Ta gueule ! On dort le 14 juillet.
14 juillet. Aux armes, citoyens ! Formez vos bataillons ! Marchons, marchons… qu’un sang impur abreuve nos sillons. Entendez-vous dans nos campagnes, mugir ces féroces soldats qui viennent…
A priori, personne n’entend plus rien ! Calme plat dans les campagnes… Il est vrai qu’un agriculteur endetté, ruiné, pendu à un pommier, un cerisier, ça ne fait guère de bruit.
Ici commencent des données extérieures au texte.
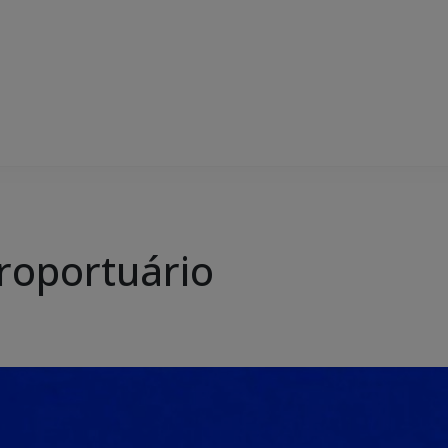
eroportuário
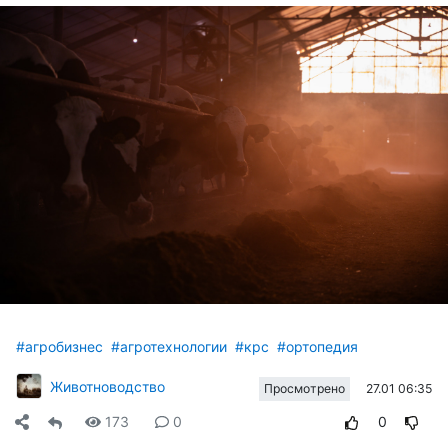
#агробизнес
#агротехнологии
#крс
#ортопедия
Животноводство
27.01 06:35
Просмотрено
173
0
0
Plus de casques à pointes… Juste quelques excités de la gâchette, de la machette qui justifient à eux seuls des lois liberticides. L’acide de nos démocraties. Tu comprends… la force du nombre… Et s’il n’y a plus d’excités, il y aura bien un virus… Tu comprends… la force de la peur… L’Allemagne s’est assise sur sa « boche attitude » cabocharde… Fallait bien trouver autre chose, depuis tout ce temps… Tu comprends… Fallait bien avoir de nouveaux ennemis… ils étaient jaunes avec leurs gilets, rouges avec leurs bonnets, noirs avec leurs cagoules, wookistes avec leurs idées ou même complotistes, ou même islamo-gauchistes… Maintenant, il est russe. Demain, il sera chinois… peut-être toi.
Ici, le 14 juillet, on répète que tous les êtres humains naissent libres et égaux en dignité et en droits. Vive le droit du sol ! Vive la souche française ! Vive l’eugénisme franco-français ! Celui-là même, stupide et inculte, qui oublie qu’une souche sans racines pourrit. C’est con tout de même ! Et qui, de surcroit, oublie que les racines sont multiples ! Tu comprends…
Elle est devenue belle la France. Maintenant, elle rime même avec intolérance.
Liberté. Egalité. Fraternité. Tous les êtres humains naissent libres et égaux en dignité et en droits.
Aujourd’hui, je pense à toi…
- Toi, le SDF qui meurt encore de froid ou de faim au pays de l’abondance ;
- Toi, le « sans-dents » qui travaille pour gagner ce que tu dois dépenser pour aller travailler ;
- Toi, l’enfant condamné à finir comme les ours polaires, à disparaître englouti par les eaux ;
- Toi, la femme qu’on doit protéger du parapluie des lois contre la pluie de coups ;
- Toi, le gris, le black, le bridé, pourtant né français mais pas de souche ;
- Toi, l’ouvrier qui terminera sa vie au turbin sans gagner en liberté ;
- Toi, le nanti, pauvre naïf qui oublie que tu n’es qu’un jouet de la spéculation ;
- Toi, l’écolier, le môme qu’on classe, qu’on case, qu’on casse ;
- Toi, l’autre, trop différent pour être des nôtres parce que tu aimes différemment ;
- Toi, le survivant de la mer qui vient pourtant s'échouer et mourir sur le sable de Calais;
- Et toi…
- Et toi…
- Et toi…
Liberté ? Egalité ? Fraternité ? Tu comprends…
Tu veux que je te dise ? … Mon cul !
Aux grands mots, aux grands maux, préférons une notion plus simple : RESPECT !
Et en attendant... Ta gueule ! On dort le 14 juillet.